Milan, Italy: The colour of the phlegm from patients with the lung disease bronchiectasis can indicate the degree of inflammation in their lungs and predict their future outcomes, according to new research presented at the European Respiratory Society International Congress in Milan, Italy [1].
The study of nearly 20,000 patients from 31 countries is the first time that the colour of phlegm (also known as sputum) has been shown to provide clinically relevant information that reflects prognoses and, therefore, can aid decisions about treatment.
Bronchiectasis is a long-term condition for which there is no cure. One or more of the tiny branching airways, known as bronchi, widen and this leads to a build-up of excess mucus that can make lungs more vulnerable to infection. Over time, this can lead to gradually worsening damage to the lungs. Causes can include having a lung infection such as pneumonia or whooping cough, cystic fibrosis, underlying problems with the body's immune system that make the bronchi more vulnerable to infection, or aspergillosis – an allergy to a certain type of fungi that causes the bronchi to become inflamed if fungi spores are inhaled. Bronchiectasis is one of the three most common chronic inflammatory airway diseases (along with asthma and COPD); it is prevalent in between 67 to 566 per 100,000 inhabitants in Europe, North America, the UK and the USA, and it can affect people of any age, although symptoms do not normally develop until middle age.[2]

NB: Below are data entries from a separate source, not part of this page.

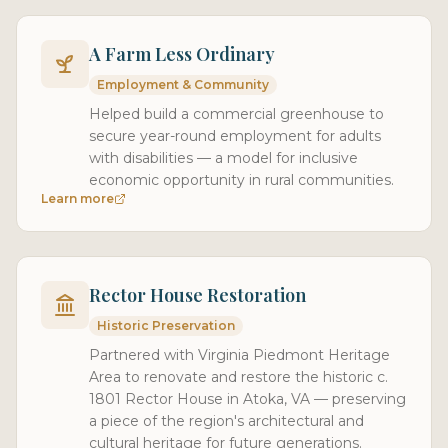
A Farm Less Ordinary
Employment & Community
Helped build a commercial greenhouse to
secure year-round employment for adults
with disabilities — a model for inclusive
economic opportunity in rural communities.
Learn more
Rector House Restoration
Historic Preservation
Partnered with Virginia Piedmont Heritage
Area to renovate and restore the historic c.
1801 Rector House in Atoka, VA — preserving
a piece of the region's architectural and
cultural heritage for future generations.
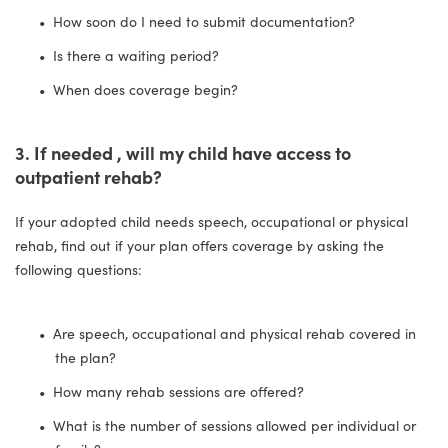
How soon do I need to submit documentation?
Is there a waiting period?
When does coverage begin?
3. If needed , will my child have access to
outpatient rehab?
If your adopted child needs speech, occupational or physical
rehab, find out if your plan offers coverage by asking the
following questions:
Are speech, occupational and physical rehab covered in
the plan?
How many rehab sessions are offered?
What is the number of sessions allowed per individual or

Dr Megan Crichton, a postdoctoral researcher at the University of Dundee, UK, who presented the research, said: "One of the main characteristics of bronchiectasis is a productive cough, with almost three quarters of bronchiectasis patients producing sputum daily. When patients develop chest infections, their sputum colour darkens, and this colour change is due to a protein called myeloperoxidase or MPO, which is released from the inflamed cells; hence sputum colour can be used as a biomarker for inflammation.
"We know that the level of lung inflammation is important for long term health in bronchiectasis, so we wanted to know whether the sputum colour, when assessed when the patient is healthy with no chest infection, had any relationship to long-term outcomes such as lung function and frequency and severity of exacerbations."
Dr Critchton and her colleagues recorded the sputum colour in 13,484 out of 19,324 patients who regularly coughed up sputum and who were enrolled in the pan-European bronchiectasis registry, EMBARC. They followed the patients for up to five years to look at the number of exacerbations they had, their severity and how many people died.
Sputum is classified into four levels: mucoid, which looks clear, frothy and grey-coloured; mucopurulent, which begins to show a creamy yellow colour; purulent, where the colour darkens into a dirtier yellow or green and the texture thickens; and severe purulent, which is the most severe and is a darker green turning into brown, sometimes including streaks of blood [see colour chart at note 3]. Forty percent of the sputum-producing patients (5541) had mucoid sputum, 40% (5380) had mucopurulent, 18% (2486) had purulent, and 1% (177) had severe purulent sputum.
Dr Crichton said: "We found an increased risk of exacerbations, hospitalisations and death with more purulent sputum. For each 1-point increase in sputum purulence, there was a 12% increased risk of death."
She continued: "As this is a large study conducted across multiple countries and with five years of follow-up data, it provides the evidence that sputum colour reflects prognosis. Sputum samples can be easily collected from most patients, and the colour has shown to be a useful indicator, thereby making sputum a readily available and easy-to-interpret clinical biomarker for disease progression. We believe that implementation of this biomarker into clinical practice will improve treatment and monitoring of bronchiectasis patients.
"Sputum sampling is non-invasive for patients, and they are actively encouraged to cough up sputum whenever possible to improve their lung function. Knowing that by looking at their sputum colour as a means of self-monitoring and self-management can empower patients and gives them some control over their condition, which we know is important for improving patient quality of life."
The researchers are investigating introducing the sputum colour chart into clinical practice and the best way of helping patients to use it to monitor their own disease severity. They will be reporting these further findings in order make patients, clinicians and researchers aware of them.
Professor Carlos Robalo Cordeiro is President of the European Respiratory Society, Dean of the Faculty of Medicine at the University of Coimbra and Head of the Pneumology Department at Coimbra University Hospital, Portugal, and was not involved with the research. He said: "The findings from this study offer doctors and patients an easy, non-invasive way of monitoring their symptoms. If this is rolled out into clinical practice, it could make a real difference to managing this disease, and allow clinicians to intervene at an earlier stage if it becomes clear from the change in sputum colour that patients' symptoms are worsening."